The 2017 Speech Industry Star Performers: Acapela
Acapela Puts a Creative Spin on Voice Creation
Creating synthetic text-to-speech (TTS) voices typically involves rich audio material recorded by professional voice actors in professional studios under the supervision of linguistic experts. It can be expensive and time-consuming.
But Acapela Group has broken that mold. Based on its work with deep learning and deep neural networks during the past year, the Belgian company recently launched Acapela DNN, which can create synthetic versions of any voice using just a few minutes of speech recordings and the associated text transcripts.
In cases where the TTS voice will be used by the disabled or those who have lost the ability to speak due to injury, surgery, or disease, Acapela DNN can work with 10 to 15 minutes of speech. For more professional applications, such as video games or passenger information systems, Acapela DNN might need an hour’s worth of recordings or more. Obviously, the more data it has to work with, the more closely the synthesized voice will match the original.
The secret is using deep neural networking to learn the relationship between input texts and their acoustic realizations by different speakers. Unique algorithms use Acapela’s Voice ID technology to define the digital signatures of speakers’ vocal tracts; additional training helps match the voice imprints with more granular details, such as speaker accents and speech patterns.
Acapela DNN is trained offline with Acapela’s TTS portfolio of 100 speakers in 34 languages and accents, including a unique repertoire of 20 children’s voices.
“Acapela DNN represents Acapela’s ultimate talking machine, benefiting from our speech expertise and learning from our vast voice and language databases to model voice identities and reproduce speech, in many languages.

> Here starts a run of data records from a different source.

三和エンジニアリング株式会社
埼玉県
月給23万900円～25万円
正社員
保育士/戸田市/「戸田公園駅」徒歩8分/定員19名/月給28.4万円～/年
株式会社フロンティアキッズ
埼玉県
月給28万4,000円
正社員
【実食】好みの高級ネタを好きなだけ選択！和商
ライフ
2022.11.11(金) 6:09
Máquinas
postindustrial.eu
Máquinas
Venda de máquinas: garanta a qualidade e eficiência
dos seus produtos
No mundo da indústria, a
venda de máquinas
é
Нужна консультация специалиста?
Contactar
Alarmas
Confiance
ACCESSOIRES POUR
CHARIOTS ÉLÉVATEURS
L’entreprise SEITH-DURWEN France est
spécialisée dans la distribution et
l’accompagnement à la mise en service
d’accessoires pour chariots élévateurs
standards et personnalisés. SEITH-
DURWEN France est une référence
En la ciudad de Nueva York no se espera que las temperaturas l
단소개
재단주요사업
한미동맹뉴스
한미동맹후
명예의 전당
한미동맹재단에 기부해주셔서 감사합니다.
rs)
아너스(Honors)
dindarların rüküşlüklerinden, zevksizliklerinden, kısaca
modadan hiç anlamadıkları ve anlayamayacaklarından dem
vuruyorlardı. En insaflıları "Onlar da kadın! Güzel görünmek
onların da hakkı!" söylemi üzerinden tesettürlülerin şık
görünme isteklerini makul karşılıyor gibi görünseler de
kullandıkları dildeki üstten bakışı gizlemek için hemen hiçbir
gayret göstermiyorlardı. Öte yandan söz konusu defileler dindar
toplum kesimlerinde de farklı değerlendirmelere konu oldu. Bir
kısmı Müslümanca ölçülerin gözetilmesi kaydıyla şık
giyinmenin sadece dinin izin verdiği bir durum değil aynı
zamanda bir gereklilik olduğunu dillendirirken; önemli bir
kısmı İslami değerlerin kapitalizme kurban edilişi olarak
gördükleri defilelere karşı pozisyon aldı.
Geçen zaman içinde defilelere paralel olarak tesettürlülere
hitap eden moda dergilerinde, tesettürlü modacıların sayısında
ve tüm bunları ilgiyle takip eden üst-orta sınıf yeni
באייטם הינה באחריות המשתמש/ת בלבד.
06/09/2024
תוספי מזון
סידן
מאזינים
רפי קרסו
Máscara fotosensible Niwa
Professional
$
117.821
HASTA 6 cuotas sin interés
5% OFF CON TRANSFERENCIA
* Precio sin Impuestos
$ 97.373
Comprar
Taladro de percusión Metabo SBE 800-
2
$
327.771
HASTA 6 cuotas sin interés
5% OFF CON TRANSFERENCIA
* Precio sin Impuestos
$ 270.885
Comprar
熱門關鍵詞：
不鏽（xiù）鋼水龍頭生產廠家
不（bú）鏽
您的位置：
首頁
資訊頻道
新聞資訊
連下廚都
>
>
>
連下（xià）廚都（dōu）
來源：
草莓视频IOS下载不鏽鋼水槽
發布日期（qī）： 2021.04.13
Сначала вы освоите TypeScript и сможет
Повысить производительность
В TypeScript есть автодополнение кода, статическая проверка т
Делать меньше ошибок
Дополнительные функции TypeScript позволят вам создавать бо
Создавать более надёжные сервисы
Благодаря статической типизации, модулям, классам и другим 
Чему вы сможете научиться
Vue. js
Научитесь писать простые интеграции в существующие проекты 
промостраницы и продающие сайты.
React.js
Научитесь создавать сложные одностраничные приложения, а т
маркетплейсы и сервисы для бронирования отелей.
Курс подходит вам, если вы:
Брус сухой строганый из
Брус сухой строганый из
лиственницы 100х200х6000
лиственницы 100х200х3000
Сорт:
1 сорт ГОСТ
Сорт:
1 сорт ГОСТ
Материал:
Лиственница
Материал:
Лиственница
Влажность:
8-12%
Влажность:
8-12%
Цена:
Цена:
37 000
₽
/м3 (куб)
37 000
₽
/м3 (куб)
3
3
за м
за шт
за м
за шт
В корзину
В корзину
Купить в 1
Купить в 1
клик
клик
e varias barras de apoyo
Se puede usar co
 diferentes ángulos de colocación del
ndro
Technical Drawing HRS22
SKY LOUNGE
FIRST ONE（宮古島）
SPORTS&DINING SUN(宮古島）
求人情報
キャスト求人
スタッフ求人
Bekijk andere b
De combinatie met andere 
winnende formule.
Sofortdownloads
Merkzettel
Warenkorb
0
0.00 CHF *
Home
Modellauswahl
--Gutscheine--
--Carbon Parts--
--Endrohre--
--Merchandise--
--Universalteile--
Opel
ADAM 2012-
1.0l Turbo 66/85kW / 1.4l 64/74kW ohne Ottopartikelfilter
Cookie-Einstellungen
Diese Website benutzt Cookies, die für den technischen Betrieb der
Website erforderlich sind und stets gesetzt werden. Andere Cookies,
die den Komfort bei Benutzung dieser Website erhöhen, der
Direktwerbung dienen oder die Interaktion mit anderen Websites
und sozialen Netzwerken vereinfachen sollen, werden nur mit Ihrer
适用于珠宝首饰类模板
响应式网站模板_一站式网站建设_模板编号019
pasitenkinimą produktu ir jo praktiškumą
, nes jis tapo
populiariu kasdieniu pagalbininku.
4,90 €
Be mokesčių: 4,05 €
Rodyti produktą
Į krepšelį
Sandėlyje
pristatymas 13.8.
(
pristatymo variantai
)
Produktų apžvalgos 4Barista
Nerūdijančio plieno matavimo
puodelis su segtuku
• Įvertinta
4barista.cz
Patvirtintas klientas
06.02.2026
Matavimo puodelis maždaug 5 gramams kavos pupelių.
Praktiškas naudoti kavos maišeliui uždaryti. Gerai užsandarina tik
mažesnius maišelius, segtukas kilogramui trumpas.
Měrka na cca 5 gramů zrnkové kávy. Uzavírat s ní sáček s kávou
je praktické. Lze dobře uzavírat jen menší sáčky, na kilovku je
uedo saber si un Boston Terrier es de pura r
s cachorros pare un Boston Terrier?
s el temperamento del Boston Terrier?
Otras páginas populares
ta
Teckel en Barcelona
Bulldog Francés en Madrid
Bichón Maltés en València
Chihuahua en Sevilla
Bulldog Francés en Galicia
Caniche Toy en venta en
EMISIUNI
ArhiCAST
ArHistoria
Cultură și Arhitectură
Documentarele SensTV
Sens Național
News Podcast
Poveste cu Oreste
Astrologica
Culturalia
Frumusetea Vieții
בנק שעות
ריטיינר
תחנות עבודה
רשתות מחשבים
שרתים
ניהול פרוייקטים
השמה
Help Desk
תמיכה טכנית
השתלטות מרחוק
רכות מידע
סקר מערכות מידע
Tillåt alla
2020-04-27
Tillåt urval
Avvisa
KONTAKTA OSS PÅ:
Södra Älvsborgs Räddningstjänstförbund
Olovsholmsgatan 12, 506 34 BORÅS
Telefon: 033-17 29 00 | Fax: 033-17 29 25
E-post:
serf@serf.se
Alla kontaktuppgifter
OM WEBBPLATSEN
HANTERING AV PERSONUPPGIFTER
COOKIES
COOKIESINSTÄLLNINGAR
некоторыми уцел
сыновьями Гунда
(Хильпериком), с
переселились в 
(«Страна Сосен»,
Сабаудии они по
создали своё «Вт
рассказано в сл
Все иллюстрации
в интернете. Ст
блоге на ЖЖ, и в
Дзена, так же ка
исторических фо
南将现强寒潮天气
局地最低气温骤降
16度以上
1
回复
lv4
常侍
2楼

This is much more than concatenating speech recordings from the studio,” says Vincent Pagel, manager of Acapela’s R&D and Linguistics groups. “We are talking about creating a voice signal and persona from scratch in many languages, and it is happening now. We need only one week to release a new voice based on a few minutes of speech recordings.”
To further simplify the creation of TTS applications, Acapela in October released version 9.4 of its TTS software development kit, with new voices, audio boost, an enhanced spelling mode, an updated part-of-speech tagger, a new breathing model, enhanced phonetizer and stress restoration systems, phrasing/chunker alignment, and improved morphological analysis, leading to more accurate pronunciations. Acapela also optimized memory usage and enhanced the synchronization on words.
Acapela also expanded the use cases for its voices. Quickomat, a Swedish self-service vending machine provider, deployed a system in Norway for buying bus tickets. Acapela voices provide the talking interface for the disabled, relaying information usually displayed on machine screens.
In addition, Acapela is providing its U.S. English synthetic voice Sharon to Kokoro, a humanoid robot that was tested earlier this year at Japan’s Narita Airport. Kokoro, speaking both English and Japanese, provided assistance at the airport’s insurance counter, guiding passengers through the terminal and informing them about overseas insurance procedures and registration, important notices, medical and health information, flight and departure gates, and more.
In another very unique use case, Acapela was tapped this year to supply the voices for a-ACADEMY, a platform designed by Avallain to give children in Kenya access to educational interactive content. Avallain is using Acapela’s Box, an online service that allows users to create voice samples in any of the 34 languages Acapela supports. A-ACADEMY is currently using Acapela’s U.K. English voices to provide accurate pronunciation for English lessons.
Acapela says the applications it can create are endless. The company clearly is on a mission to push the boundaries of technology, allowing everyone—and everything—to have a voice.